By 1965 the Neo-Dada group’s influence had waned and Shinohara departed for New York with a grant from the John D. Rockefeller the Third Fund. To visit New York was his dream. He came to the city with the intention of staying for a short period of time, planning to use the different surroundings as a basis for generating new ideas. Eventually he became so enamored of the city’s spirit and of the different mix of ethnicities that he decided to stay.
In 1965, before he had left for New York, Shinohara had begun a work of art entitled Oiran that went on to become one of his most successful. An “oiran” is a title given to the highest ranking of a geisha, but instead of making the geisha look beautiful he made her look ugly, using fluorescent paint to create a grotesque type of beauty as a backlash against society’s narrow, traditional concepts of what was to be considered beautiful, and what was not. The philosophical questions arising out of the concept of “beauty” is a recurrent theme in Shinohara’s oeuvre. Writing in the March, 2006 edition of Art in America magazine, Janet Koplos noted that Shinohara’s work is “almost universally raucus and bawdy, (making) little attempt to discriminate between ugly and pretty.” Upon completion of the series of paintings entitled Oiran, Shinohara was awarded a prize by the William and Norma Copley Foundation.
In New York Shinohara loved being a tourist, receiving inspiration from everything he encountered. His next works of art became sculptures of motorcycles. In his mind, motorcycles represented America. He created these pieces out of discarded objects, often with geishas riding in the back seat. They were painted in shades of green, pink, and red, paralleling the colors of Asian street fairs in Tokyo. Shinohara wanted these objects to have a great effect on the viewer and sought to accomplish that with the composition, detail, vivid color, and large scale of the finished product.
Around 1990, he began to once again engage in “performance boxing painting,” this time taking the form of “battles” in which he “fought” other artists in front of a crowd. Also in 1990 his work became part of a traveling exhibition that was sponsored by the Museum of Modern Art in Kamakura, Japan. From September 17-November 6, 2005, his boxing-painting and motorcycle sculptures became part of an exhibition at that same museum. His work Coca-Cola Plan (1964) was included in an exhibition called Tokyo 1955–1970: A New Avant-Garde, which ran at the Museum of Modern Art in New York from November 18, 2012–February 25, 2013.

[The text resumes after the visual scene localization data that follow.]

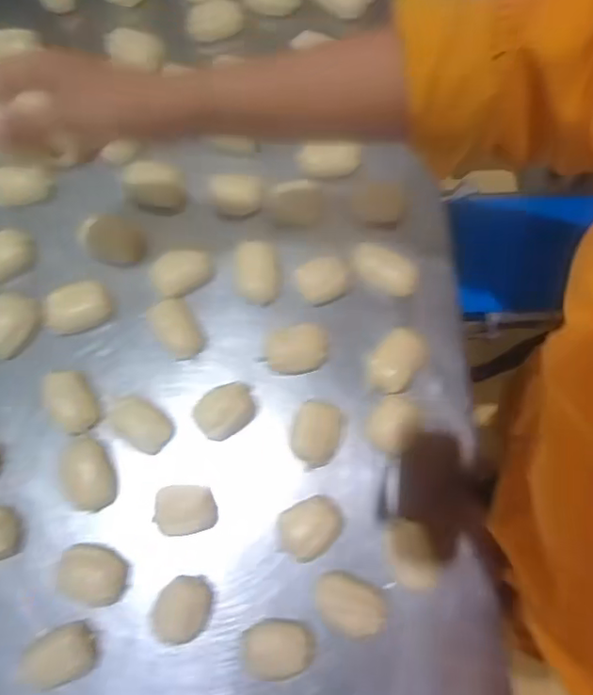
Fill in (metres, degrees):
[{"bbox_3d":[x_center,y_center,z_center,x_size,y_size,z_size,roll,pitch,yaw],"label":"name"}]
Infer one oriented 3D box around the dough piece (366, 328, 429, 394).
[{"bbox_3d":[0.099,0.013,0.555,0.045,0.023,0.067,37,77,10],"label":"dough piece"}]

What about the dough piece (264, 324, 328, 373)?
[{"bbox_3d":[0.000,0.000,0.552,0.059,0.022,0.049,1,74,0],"label":"dough piece"}]

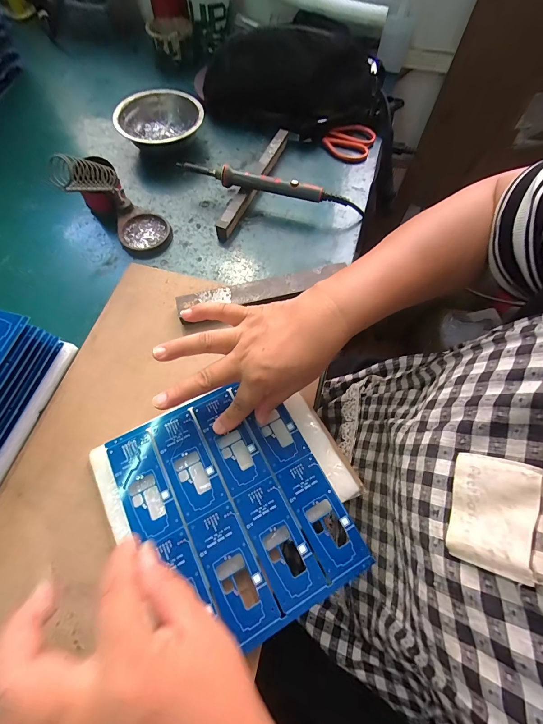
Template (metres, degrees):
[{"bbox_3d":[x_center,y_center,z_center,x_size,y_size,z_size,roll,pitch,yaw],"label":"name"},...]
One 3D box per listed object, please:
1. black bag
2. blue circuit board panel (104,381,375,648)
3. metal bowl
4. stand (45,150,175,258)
[{"bbox_3d":[0.040,-0.412,0.460,0.289,0.099,0.109,-3,67,-4],"label":"black bag"},{"bbox_3d":[-0.033,0.117,0.263,0.157,0.009,0.185,-27,71,-13],"label":"blue circuit board panel"},{"bbox_3d":[-0.168,-0.361,0.476,0.129,0.043,0.129,1,67,-2],"label":"metal bowl"},{"bbox_3d":[-0.195,-0.204,0.380,0.090,0.090,0.133,-34,72,-15],"label":"stand"}]

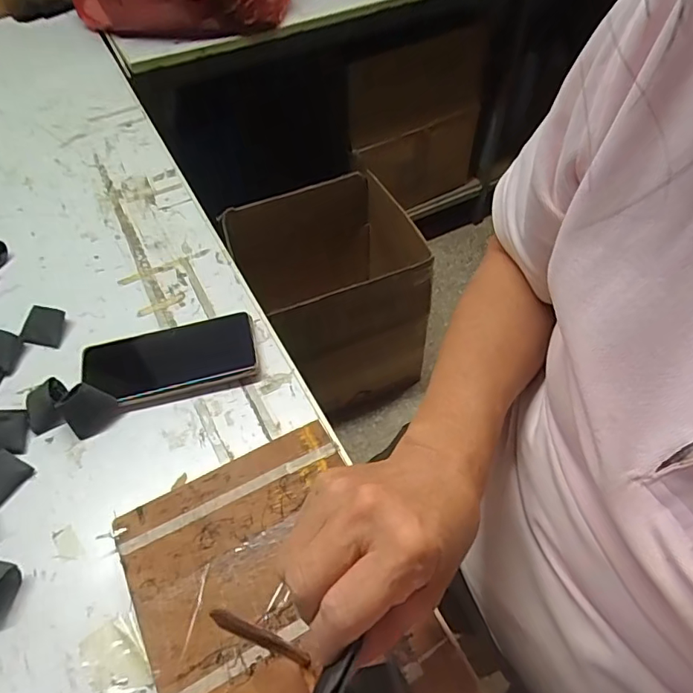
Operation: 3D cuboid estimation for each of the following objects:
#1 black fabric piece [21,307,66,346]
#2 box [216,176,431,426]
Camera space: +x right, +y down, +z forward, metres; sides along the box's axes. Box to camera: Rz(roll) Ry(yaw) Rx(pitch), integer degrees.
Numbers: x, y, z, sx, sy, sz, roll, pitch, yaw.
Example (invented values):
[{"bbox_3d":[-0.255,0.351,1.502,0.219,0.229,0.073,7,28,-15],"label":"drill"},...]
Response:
[{"bbox_3d":[-0.303,-0.021,0.504,0.036,0.007,0.037,9,90,-7],"label":"black fabric piece"},{"bbox_3d":[-0.029,-0.096,1.172,0.341,0.413,0.324,-23,56,-15],"label":"box"}]

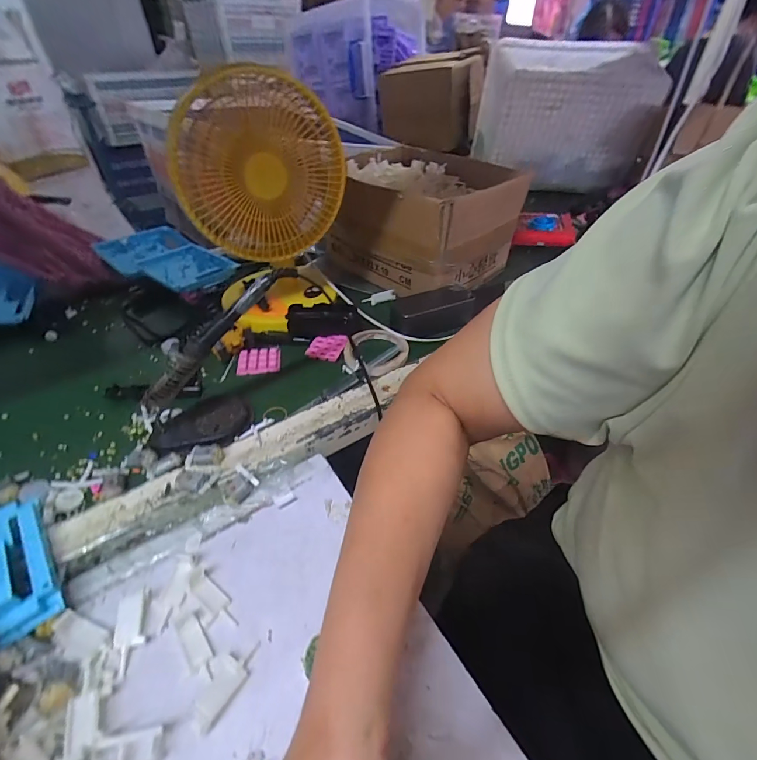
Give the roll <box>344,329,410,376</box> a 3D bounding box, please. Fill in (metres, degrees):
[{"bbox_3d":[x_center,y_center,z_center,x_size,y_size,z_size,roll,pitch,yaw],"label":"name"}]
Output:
[{"bbox_3d":[-0.003,-0.043,0.558,0.091,0.011,0.100,0,42,0],"label":"roll"}]

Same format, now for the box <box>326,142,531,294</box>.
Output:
[{"bbox_3d":[0.088,-0.305,0.715,0.299,0.173,0.285,33,51,31],"label":"box"}]

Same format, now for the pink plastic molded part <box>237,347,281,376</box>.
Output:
[{"bbox_3d":[-0.172,-0.029,0.546,0.059,0.013,0.049,-6,42,-7],"label":"pink plastic molded part"}]

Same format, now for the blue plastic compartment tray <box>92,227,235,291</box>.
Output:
[{"bbox_3d":[-0.414,-0.238,0.733,0.272,0.031,0.156,29,50,28],"label":"blue plastic compartment tray"}]

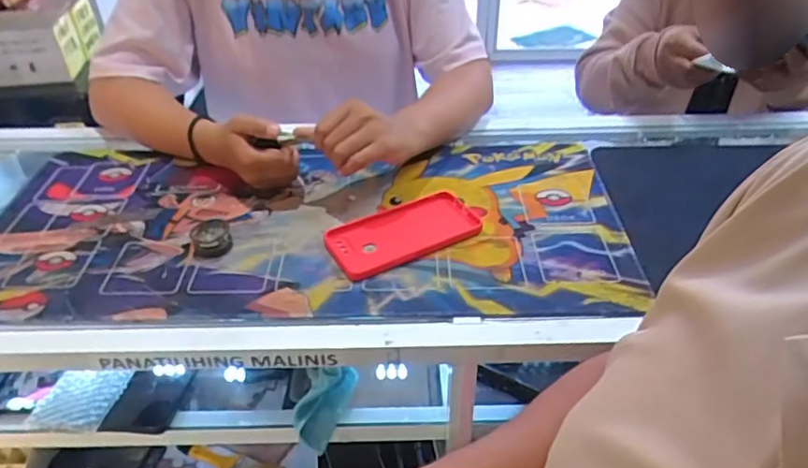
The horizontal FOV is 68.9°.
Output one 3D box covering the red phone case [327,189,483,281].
[{"bbox_3d":[0.000,-0.004,0.624,0.161,0.010,0.088,-20,44,-22],"label":"red phone case"}]

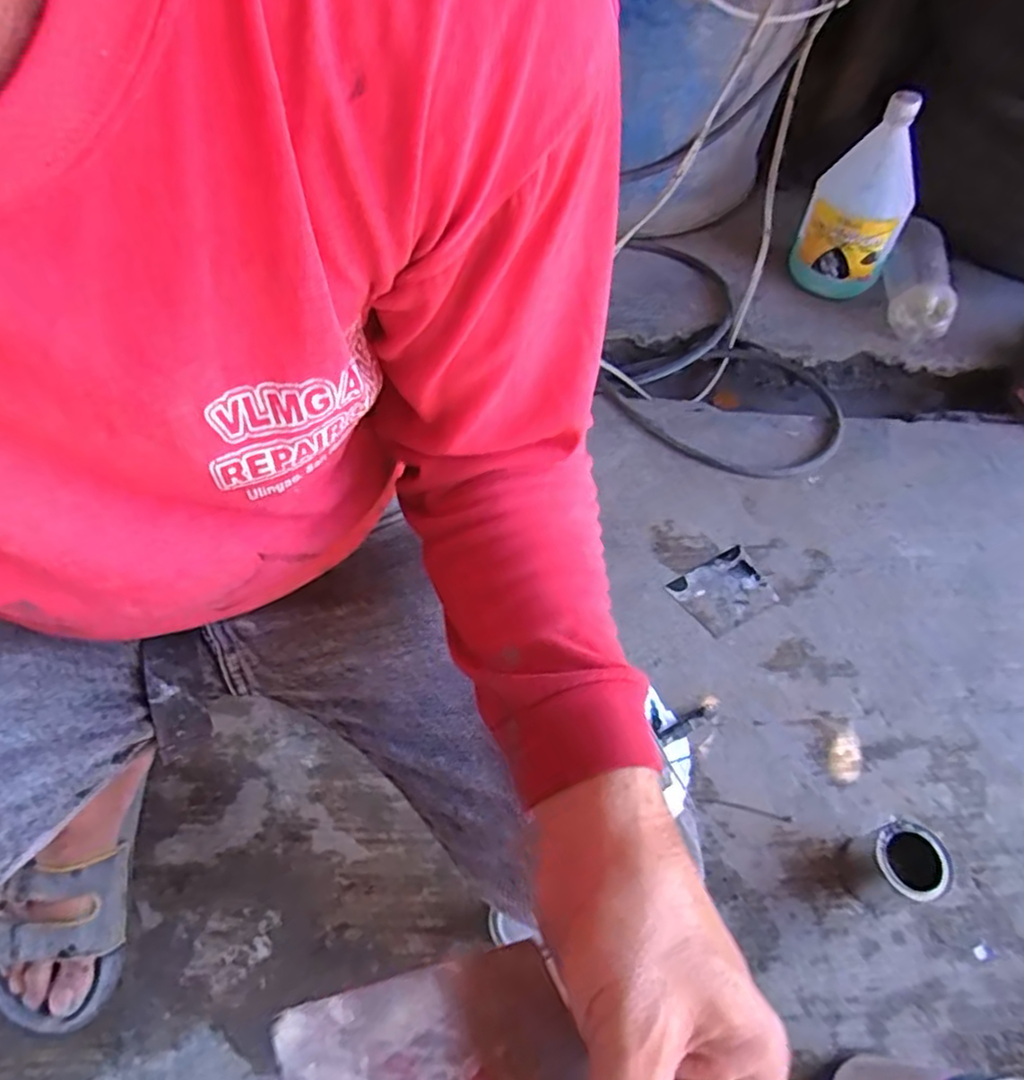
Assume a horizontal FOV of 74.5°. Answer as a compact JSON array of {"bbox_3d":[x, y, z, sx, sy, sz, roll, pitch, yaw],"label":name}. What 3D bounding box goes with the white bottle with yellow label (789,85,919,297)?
[{"bbox_3d":[0.551,-0.529,1.071,0.150,0.276,0.120,33,62,18],"label":"white bottle with yellow label"}]

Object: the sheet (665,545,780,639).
[{"bbox_3d":[0.263,0.064,0.833,0.115,0.008,0.089,-26,62,-16],"label":"sheet"}]

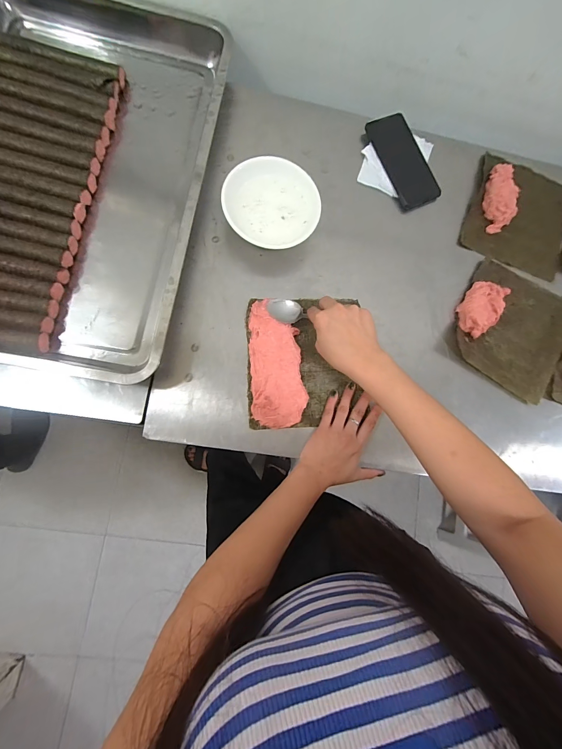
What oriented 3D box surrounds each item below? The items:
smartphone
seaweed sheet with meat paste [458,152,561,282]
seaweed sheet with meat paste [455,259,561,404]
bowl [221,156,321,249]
[{"bbox_3d":[0.218,-0.379,0.548,0.079,0.010,0.166,-25,86,-9],"label":"smartphone"},{"bbox_3d":[0.436,-0.294,0.552,0.184,0.026,0.210,19,81,-4],"label":"seaweed sheet with meat paste"},{"bbox_3d":[0.391,-0.082,0.519,0.184,0.031,0.203,29,81,-2],"label":"seaweed sheet with meat paste"},{"bbox_3d":[-0.014,-0.254,0.480,0.140,0.052,0.130,1,83,-7],"label":"bowl"}]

In 2013, Shinohara and his wife, Norika (herself an artist), were the subjects of an Academy Award-nominated documentary film, Cutie and the Boxer, which detailed the difficulties the couple have had in trying to successfully maneuver their way through the problems encountered in a union of two artists seeking individual recognition for their efforts but who must also make sacrifices in the name of love, and in the name of preserving a 40 year marriage.
Despite his youthful reputation as the enfant terrible of the Japanese art world, Shinohara has lived long enough to see his work exhibited at many prestigious institutions internationally, including the Hara Museum of Contemporary Art (Shinagawa, Japan), Centre Georges Pompidou (Paris), the National Museum of Modern Art, Tokyo, the Museum of Contemporary Art, Los Angeles, the Metropolitan Museum of Art, Seoul, and other public and private collections of note.